Print out the entries exactly, and include each one.
___ Data listing
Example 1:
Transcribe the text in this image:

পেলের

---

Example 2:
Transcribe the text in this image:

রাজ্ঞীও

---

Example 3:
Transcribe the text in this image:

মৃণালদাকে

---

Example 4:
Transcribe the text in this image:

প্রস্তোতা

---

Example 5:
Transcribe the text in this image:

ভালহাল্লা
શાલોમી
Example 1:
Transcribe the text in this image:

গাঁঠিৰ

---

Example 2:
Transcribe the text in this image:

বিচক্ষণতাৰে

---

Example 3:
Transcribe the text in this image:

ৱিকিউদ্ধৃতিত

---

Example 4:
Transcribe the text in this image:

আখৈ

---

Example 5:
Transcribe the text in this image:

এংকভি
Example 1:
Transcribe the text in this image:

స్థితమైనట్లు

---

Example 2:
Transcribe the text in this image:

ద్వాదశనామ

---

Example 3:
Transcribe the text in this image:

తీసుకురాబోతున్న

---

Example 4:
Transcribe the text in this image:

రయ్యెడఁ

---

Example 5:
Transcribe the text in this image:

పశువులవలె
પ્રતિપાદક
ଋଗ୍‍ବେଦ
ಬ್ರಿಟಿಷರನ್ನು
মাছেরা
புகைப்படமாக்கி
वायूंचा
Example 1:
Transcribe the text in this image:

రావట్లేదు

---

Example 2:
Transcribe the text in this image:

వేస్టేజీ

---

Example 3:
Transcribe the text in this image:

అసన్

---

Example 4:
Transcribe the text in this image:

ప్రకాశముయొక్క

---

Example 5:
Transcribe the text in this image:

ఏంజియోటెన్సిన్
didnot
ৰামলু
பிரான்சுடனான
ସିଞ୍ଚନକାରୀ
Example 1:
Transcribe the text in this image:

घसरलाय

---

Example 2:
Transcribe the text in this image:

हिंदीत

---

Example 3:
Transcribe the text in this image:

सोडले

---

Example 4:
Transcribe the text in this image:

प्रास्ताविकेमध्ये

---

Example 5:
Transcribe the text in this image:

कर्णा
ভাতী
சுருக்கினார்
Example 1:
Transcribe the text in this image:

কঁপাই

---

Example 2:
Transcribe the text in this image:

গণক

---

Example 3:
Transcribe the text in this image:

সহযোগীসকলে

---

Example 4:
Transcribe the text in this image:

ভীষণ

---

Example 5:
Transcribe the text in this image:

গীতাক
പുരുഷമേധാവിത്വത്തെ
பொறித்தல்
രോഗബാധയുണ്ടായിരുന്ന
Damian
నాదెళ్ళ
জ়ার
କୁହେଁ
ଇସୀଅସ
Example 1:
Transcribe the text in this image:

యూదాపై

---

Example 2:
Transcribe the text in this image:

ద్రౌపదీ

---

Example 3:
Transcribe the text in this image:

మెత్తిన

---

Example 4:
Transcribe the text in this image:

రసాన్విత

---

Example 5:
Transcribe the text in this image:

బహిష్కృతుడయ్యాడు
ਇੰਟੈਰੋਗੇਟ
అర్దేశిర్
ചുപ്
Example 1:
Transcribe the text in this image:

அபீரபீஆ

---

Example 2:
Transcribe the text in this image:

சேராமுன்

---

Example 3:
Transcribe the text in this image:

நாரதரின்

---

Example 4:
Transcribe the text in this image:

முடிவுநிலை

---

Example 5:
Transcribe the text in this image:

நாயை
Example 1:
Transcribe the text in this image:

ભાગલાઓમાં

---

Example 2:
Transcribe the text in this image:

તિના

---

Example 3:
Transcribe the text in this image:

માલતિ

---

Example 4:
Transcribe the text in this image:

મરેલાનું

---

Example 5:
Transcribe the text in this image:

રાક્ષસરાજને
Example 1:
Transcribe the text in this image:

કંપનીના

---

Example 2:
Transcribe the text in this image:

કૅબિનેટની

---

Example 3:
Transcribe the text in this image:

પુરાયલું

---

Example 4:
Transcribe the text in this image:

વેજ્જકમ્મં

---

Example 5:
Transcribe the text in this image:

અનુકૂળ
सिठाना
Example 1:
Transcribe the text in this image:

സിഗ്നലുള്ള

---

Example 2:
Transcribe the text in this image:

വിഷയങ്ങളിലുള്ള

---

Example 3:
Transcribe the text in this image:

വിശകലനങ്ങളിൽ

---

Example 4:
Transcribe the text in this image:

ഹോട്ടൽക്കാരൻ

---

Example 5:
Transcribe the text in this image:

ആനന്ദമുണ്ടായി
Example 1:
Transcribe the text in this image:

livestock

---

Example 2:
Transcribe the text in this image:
______
- Result for this task -
Example 1:
Transcribe the text in this image:

পেলের

---

Example 2:
Transcribe the text in this image:

রাজ্ঞীও

---

Example 3:
Transcribe the text in this image:

মৃণালদাকে

---

Example 4:
Transcribe the text in this image:

প্রস্তোতা

---

Example 5:
Transcribe the text in this image:

ভালহাল্লা
શાલોમી
Example 1:
Transcribe the text in this image:

গাঁঠিৰ

---

Example 2:
Transcribe the text in this image:

বিচক্ষণতাৰে

---

Example 3:
Transcribe the text in this image:

ৱিকিউদ্ধৃতিত

---

Example 4:
Transcribe the text in this image:

আখৈ

---

Example 5:
Transcribe the text in this image:

এংকভি
Example 1:
Transcribe the text in this image:

స్థితమైనట్లు

---

Example 2:
Transcribe the text in this image:

ద్వాదశనామ

---

Example 3:
Transcribe the text in this image:

తీసుకురాబోతున్న

---

Example 4:
Transcribe the text in this image:

రయ్యెడఁ

---

Example 5:
Transcribe the text in this image:

పశువులవలె
પ્રતિપાદક
ଋଗ୍‍ବେଦ
ಬ್ರಿಟಿಷರನ್ನು
মাছেরা
புகைப்படமாக்கி
वायूंचा
Example 1:
Transcribe the text in this image:

రావట్లేదు

---

Example 2:
Transcribe the text in this image:

వేస్టేజీ

---

Example 3:
Transcribe the text in this image:

అసన్

---

Example 4:
Transcribe the text in this image:

ప్రకాశముయొక్క

---

Example 5:
Transcribe the text in this image:

ఏంజియోటెన్సిన్
didnot
ৰামলু
பிரான்சுடனான
ସିଞ୍ଚନକାରୀ
Example 1:
Transcribe the text in this image:

घसरलाय

---

Example 2:
Transcribe the text in this image:

हिंदीत

---

Example 3:
Transcribe the text in this image:

सोडले

---

Example 4:
Transcribe the text in this image:

प्रास्ताविकेमध्ये

---

Example 5:
Transcribe the text in this image:

कर्णा
ভাতী
சுருக்கினார்
Example 1:
Transcribe the text in this image:

কঁপাই

---

Example 2:
Transcribe the text in this image:

গণক

---

Example 3:
Transcribe the text in this image:

সহযোগীসকলে

---

Example 4:
Transcribe the text in this image:

ভীষণ

---

Example 5:
Transcribe the text in this image:

গীতাক
പുരുഷമേധാവിത്വത്തെ
பொறித்தல்
രോഗബാധയുണ്ടായിരുന്ന
Damian
నాదెళ్ళ
জ়ার
କୁହେଁ
ଇସୀଅସ
Example 1:
Transcribe the text in this image:

యూదాపై

---

Example 2:
Transcribe the text in this image:

ద్రౌపదీ

---

Example 3:
Transcribe the text in this image:

మెత్తిన

---

Example 4:
Transcribe the text in this image:

రసాన్విత

---

Example 5:
Transcribe the text in this image:

బహిష్కృతుడయ్యాడు
ਇੰਟੈਰੋਗੇਟ
అర్దేశిర్
ചുപ്
Example 1:
Transcribe the text in this image:

அபீரபீஆ

---

Example 2:
Transcribe the text in this image:

சேராமுன்

---

Example 3:
Transcribe the text in this image:

நாரதரின்

---

Example 4:
Transcribe the text in this image:

முடிவுநிலை

---

Example 5:
Transcribe the text in this image:

நாயை
Example 1:
Transcribe the text in this image:

ભાગલાઓમાં

---

Example 2:
Transcribe the text in this image:

તિના

---

Example 3:
Transcribe the text in this image:

માલતિ

---

Example 4:
Transcribe the text in this image:

મરેલાનું

---

Example 5:
Transcribe the text in this image:

રાક્ષસરાજને
Example 1:
Transcribe the text in this image:

કંપનીના

---

Example 2:
Transcribe the text in this image:

કૅબિનેટની

---

Example 3:
Transcribe the text in this image:

પુરાયલું

---

Example 4:
Transcribe the text in this image:

વેજ્જકમ્મં

---

Example 5:
Transcribe the text in this image:

અનુકૂળ
सिठाना
Example 1:
Transcribe the text in this image:

സിഗ്നലുള്ള

---

Example 2:
Transcribe the text in this image:

വിഷയങ്ങളിലുള്ള

---

Example 3:
Transcribe the text in this image:

വിശകലനങ്ങളിൽ

---

Example 4:
Transcribe the text in this image:

ഹോട്ടൽക്കാരൻ

---

Example 5:
Transcribe the text in this image:

ആനന്ദമുണ്ടായി
Example 1:
Transcribe the text in this image:

livestock

---

Example 2:
Transcribe the text in this image:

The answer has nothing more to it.